A. Market-makers are obligated to post prices equal to present values.
B. Arbitrage in financial markets.
C. Government regulations force prices to be equal to present values.
D. None of the above statements are correct.
Consider a bond with face value of $2,000 which pays a 4% annual coupon (this is the interest payment). The bond matures in 12 years. The current yield on bonds with similar characteristics is 3%. Assume that the first interest payment is one year from now - calculate the current price of the bond.
The market expects the dividends paid by Company X to grow at a constant rate equal to g.
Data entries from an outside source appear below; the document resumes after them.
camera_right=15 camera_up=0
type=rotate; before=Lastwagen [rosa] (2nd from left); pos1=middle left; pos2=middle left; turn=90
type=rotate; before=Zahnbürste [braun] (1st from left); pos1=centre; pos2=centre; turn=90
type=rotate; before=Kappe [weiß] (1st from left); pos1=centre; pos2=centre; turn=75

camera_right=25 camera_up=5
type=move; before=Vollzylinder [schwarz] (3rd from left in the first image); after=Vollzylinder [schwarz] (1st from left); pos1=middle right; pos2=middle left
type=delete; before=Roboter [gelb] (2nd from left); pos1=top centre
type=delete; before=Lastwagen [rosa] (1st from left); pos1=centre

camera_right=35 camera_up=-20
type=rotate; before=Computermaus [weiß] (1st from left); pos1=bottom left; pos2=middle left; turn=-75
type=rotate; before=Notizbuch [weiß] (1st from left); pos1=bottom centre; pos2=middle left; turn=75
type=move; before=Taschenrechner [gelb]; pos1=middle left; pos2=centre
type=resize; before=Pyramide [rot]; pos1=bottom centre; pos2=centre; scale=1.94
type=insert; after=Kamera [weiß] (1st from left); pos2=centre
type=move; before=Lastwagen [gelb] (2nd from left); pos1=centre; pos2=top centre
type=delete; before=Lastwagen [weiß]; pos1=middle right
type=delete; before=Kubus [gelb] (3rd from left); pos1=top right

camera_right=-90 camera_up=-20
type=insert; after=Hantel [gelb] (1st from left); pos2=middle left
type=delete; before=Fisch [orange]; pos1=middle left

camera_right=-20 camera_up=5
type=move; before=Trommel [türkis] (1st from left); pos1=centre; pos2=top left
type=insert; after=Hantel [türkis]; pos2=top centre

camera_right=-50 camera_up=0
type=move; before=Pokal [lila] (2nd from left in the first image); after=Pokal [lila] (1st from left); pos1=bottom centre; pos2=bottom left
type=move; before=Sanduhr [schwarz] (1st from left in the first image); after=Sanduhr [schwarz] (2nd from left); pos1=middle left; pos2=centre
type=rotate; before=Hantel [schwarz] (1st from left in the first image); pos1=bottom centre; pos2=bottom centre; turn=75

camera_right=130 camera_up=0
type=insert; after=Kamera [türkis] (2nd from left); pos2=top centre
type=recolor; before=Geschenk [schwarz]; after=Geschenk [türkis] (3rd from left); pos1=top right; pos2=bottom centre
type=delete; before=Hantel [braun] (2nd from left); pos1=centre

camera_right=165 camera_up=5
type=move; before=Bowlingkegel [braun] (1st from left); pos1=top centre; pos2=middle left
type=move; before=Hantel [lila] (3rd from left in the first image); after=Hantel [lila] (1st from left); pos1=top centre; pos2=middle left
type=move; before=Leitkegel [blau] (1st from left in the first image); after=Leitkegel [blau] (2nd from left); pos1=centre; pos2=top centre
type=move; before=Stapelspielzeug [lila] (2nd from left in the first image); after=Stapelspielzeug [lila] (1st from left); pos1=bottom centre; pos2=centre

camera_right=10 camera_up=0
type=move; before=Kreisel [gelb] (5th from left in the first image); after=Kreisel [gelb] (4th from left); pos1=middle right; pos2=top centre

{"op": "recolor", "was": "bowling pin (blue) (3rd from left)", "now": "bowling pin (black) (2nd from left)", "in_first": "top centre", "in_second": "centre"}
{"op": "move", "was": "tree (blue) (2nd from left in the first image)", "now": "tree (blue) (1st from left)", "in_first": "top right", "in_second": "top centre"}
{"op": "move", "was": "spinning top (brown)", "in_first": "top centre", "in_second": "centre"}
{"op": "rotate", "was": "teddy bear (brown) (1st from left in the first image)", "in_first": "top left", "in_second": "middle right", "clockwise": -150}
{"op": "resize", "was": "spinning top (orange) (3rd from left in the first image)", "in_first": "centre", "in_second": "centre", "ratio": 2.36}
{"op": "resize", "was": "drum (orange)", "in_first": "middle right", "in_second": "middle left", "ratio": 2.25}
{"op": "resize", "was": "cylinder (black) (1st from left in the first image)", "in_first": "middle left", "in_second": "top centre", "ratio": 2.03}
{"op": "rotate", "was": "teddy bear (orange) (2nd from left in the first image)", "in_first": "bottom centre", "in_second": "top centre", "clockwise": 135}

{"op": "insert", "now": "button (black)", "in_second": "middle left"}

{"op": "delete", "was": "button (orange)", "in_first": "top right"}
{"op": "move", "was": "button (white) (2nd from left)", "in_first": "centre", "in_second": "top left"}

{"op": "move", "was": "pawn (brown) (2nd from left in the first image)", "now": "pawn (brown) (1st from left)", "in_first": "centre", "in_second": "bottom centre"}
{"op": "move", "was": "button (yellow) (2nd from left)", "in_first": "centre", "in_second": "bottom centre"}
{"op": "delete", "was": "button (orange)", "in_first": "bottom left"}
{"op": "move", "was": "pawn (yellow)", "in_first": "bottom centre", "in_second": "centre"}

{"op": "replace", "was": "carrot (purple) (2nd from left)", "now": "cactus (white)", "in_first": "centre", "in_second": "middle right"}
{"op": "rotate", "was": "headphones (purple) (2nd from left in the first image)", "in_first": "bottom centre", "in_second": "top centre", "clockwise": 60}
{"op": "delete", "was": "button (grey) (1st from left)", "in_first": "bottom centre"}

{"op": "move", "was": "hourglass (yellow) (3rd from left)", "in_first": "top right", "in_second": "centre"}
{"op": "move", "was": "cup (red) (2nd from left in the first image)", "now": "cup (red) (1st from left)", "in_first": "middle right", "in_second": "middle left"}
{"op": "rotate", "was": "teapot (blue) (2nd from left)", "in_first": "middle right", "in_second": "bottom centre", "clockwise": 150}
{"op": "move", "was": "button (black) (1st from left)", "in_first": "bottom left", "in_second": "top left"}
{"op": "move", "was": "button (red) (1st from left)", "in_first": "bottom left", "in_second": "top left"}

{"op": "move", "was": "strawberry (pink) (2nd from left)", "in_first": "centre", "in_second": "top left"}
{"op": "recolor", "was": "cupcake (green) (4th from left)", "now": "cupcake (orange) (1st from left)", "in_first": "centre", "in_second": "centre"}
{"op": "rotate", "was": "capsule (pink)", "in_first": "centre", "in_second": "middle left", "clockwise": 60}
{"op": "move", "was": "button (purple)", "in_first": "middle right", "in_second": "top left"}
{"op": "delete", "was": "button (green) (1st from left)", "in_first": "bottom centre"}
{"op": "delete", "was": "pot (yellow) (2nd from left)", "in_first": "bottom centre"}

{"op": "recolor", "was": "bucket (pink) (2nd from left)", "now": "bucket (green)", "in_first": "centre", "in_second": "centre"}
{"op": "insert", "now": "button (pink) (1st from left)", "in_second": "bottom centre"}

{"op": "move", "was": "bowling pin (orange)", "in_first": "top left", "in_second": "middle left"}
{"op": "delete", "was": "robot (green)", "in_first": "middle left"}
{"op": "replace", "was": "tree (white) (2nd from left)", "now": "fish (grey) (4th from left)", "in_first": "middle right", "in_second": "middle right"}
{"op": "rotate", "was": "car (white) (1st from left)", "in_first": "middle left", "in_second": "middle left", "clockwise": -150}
The current ex-dividend price of the stock is $40. The value of the first dividend to be paid next period is $1.20 and the discount rate is 5%. What is the growth rate, g, of the stock?
Consider a case of perfect capital markets without frictions or taxes. In addition, suppose that proficient arbitrageurs are active in this market, so that all arbitrage opportunities have been taken away. Company Y's stock currently trades at $12 per share. Tomorrow, it will pay a dividend of $3. What is the ex-dividend price of the stock?
Calculate the market capitalization rate for a firm that has no growth opportunities and pays all earnings out in the form of dividend payments. Analysts expect the firm's earnings to stay constant going forward, at $5 per share. The current stock price of the firm is $60.
Analysts expect Company Z's dividends to grow at a constant rate of 5% per year. The firm is just about to pay a dividend amount equal to $10. Let the discount rate be 8% per year. What is the current stock price?
[Exam-type Question] The Giraffe Corporation pays dividends on an annual frequency. One year from now the firm will pay its next dividend, which market analysts expect to be $10. The analysts expect that the dividend will grow at g1 = 20% for 3 years, after which it will grow at g2 = 3% in perpetuity. The market capitalization rate for the firm is 6% - what is the current stock price?